“By the ring on your finger, I assume that means you were going to marry him?”
“Yesterday,” I confirm.
She closes her eyes and presses her lips together.
I feel my face crumble right along with the strength in my legs and I fall to the floor. The tears that I’ve been holding back come on fast and furiously. Polly quickly shuffles my way, crouching down next to me, she curls her aging body around mine and holds me in her arms.
“Shh,” she says, trying to calm me down but the tears started and don’t show any signs of letting up any time soon. I fold over, my head resting on her shoulder as I cry for the first time since I walked in on Gary and Crystal together.
Minutes pass by as she continues to try to comfort me, her arms tightening around my shoulders when I move to pull away. “Let it out, honey. You can’t put it behind you if you’re holding it in.”
Eventually my tears subside. I wipe my nose with the back of my hand and under my eyes with my fingertips. Annoyed that I’ve shed even a single tear for those two assholes, I growl, trying to shake my head of emotion.
“We need to get off this kitchen floor,” I tell her with a small smile.
“Come. This is back porch talk.”
She fills two glasses with some lemonade and I follow her, settling in side by side on a white porch swing with a thick bright blue cushion.
“I started the Inn a month after I walked in on my ex-husband having sex with my best friend.”
I gasp, her words come out so bluntly. Although, having had it happen to me, there really is no other way for it to be said. It’s as ugly as it sounds and there’s no way to soften it.
“The best thing that ever happened to me,” she murmurs.
My eyes cut to her. She’s smiling, a wistful look on her face.
Then she shocks me with, “He was such an asshole. Wanted me to be someone I wasn’t.
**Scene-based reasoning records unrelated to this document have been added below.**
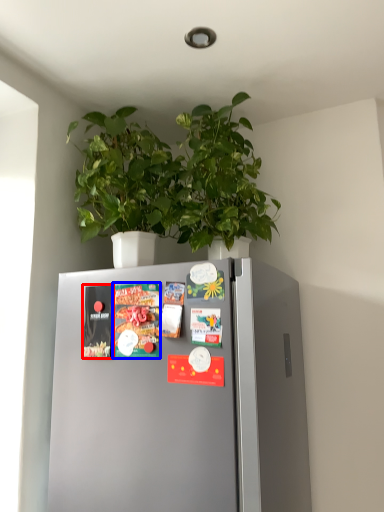
Question: Among these objects, which one is farthest to the camera, magazine (highlighted by a red box) or magazine (highlighted by a blue box)?

Choices:
 (A) magazine
 (B) magazine

Answer: (A)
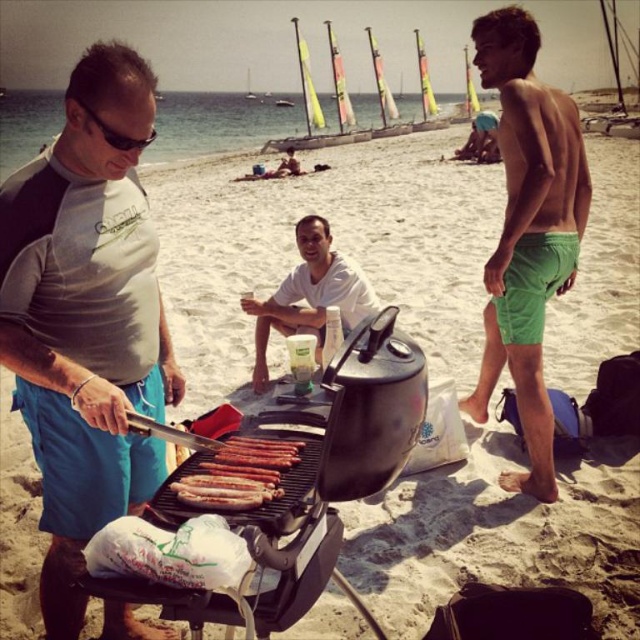
Question: Which point is farther to the camera?

Choices:
 (A) green cotton shorts at right
 (B) gray-blue rash guard at left
 (C) black plastic goggles at upper left
 (D) brown glossy sausages at center

Answer: (A)

Question: Which of the following is the closest to the observer?

Choices:
 (A) (152, 131)
 (B) (317, 360)
 (C) (520, 68)
 (D) (234, 451)

Answer: (A)

Question: Among these objects, which one is nearest to the camera?

Choices:
 (A) gray-blue rash guard at left
 (B) white matte shirt at center
 (C) black plastic goggles at upper left
 (D) brown glossy sausages at center

Answer: (D)

Question: Does green cotton shorts at right appear under brown glossy sausages at center?

Choices:
 (A) no
 (B) yes

Answer: (A)

Question: Is gray-blue rash guard at left smaller than white matte shirt at center?

Choices:
 (A) yes
 (B) no

Answer: (B)

Question: Does gray-blue rash guard at left have a lesser width compared to white matte shirt at center?

Choices:
 (A) no
 (B) yes

Answer: (B)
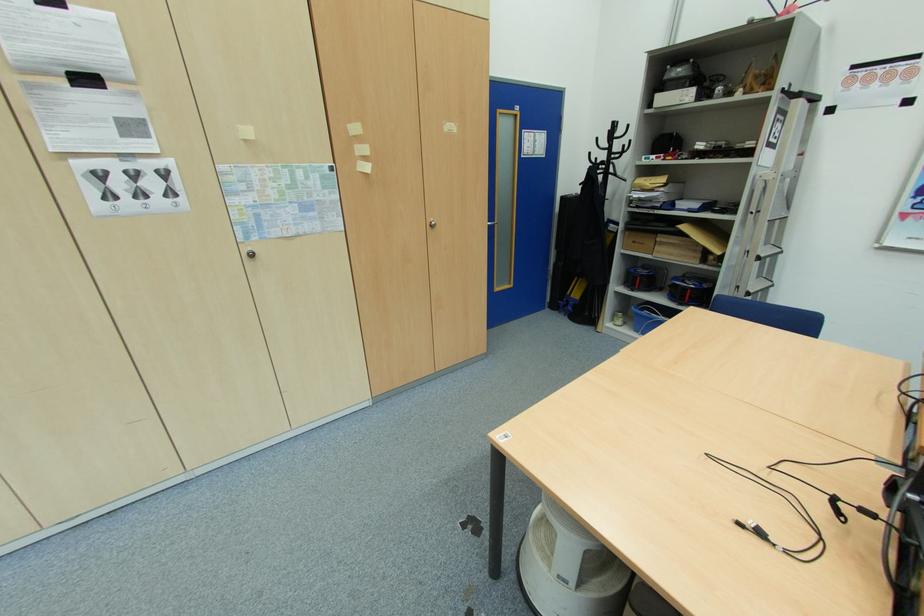
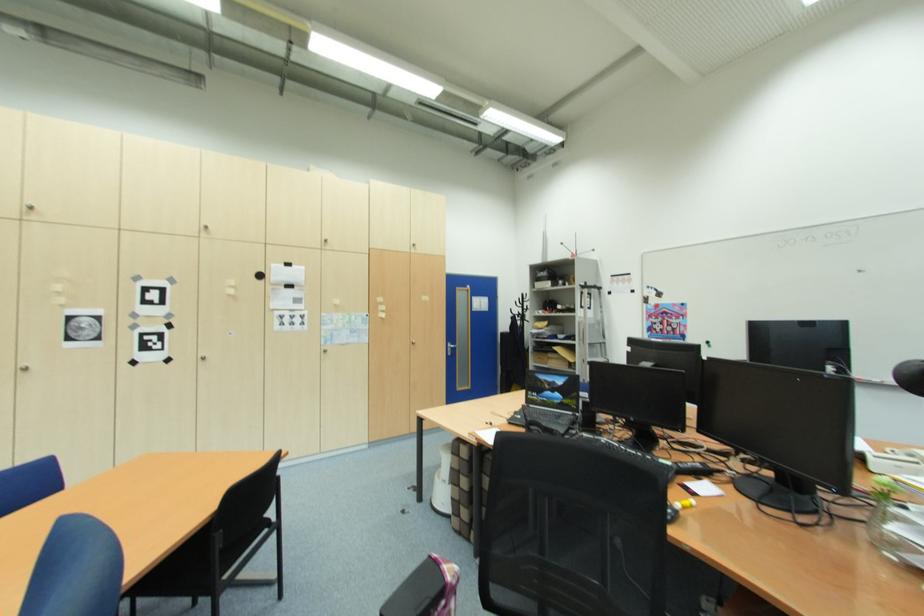
In the second image, find the point that corresponds to pixel 752 166 in the first image.

(578, 317)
And when I wouldn’t comply, he thought he’d find a little side piece who would.”
I choke down a laugh. She seems so prim and proper.
She pats my leg and turns to face me. “There are only a few reasons a woman runs away on her wedding day and the fact that you’re still wearing the ring, I assume it was him who screwed up.”
“I walked in on him with my maid-of-honor. I was wearing my wedding dress.”
“So your guy’s an asshole, too.”
This time, I don’t hold back. My giggle bursts out of me and then as hard as I was crying earlier, now I’m laughing.
“He really is. And a jackass, too.”
“I bet you have some other words for him in your arsenal,” she teases.
“That I do.”
We rock back and forth in silence for a few minutes, the gentle breeze blows around us. It warms my skin and brings me an unexpected sense of peace. “Do you have to go back?”
I shake my head. “I don’t have anything to go back to.”
“Family?”
“My parents are… I don’t have any family,” I whisper.
“Job?”
“I was a trophy fiancée who worked for my friend Allison’s boutique so I had something to do with my time,” I say, the words coming out as condescending to myself.
Her eyes soften and she squeezes my hand. “You’ll stay here.” She says it like it’s a final decision rather than a question. “For as long as you need or want. My home is yours.”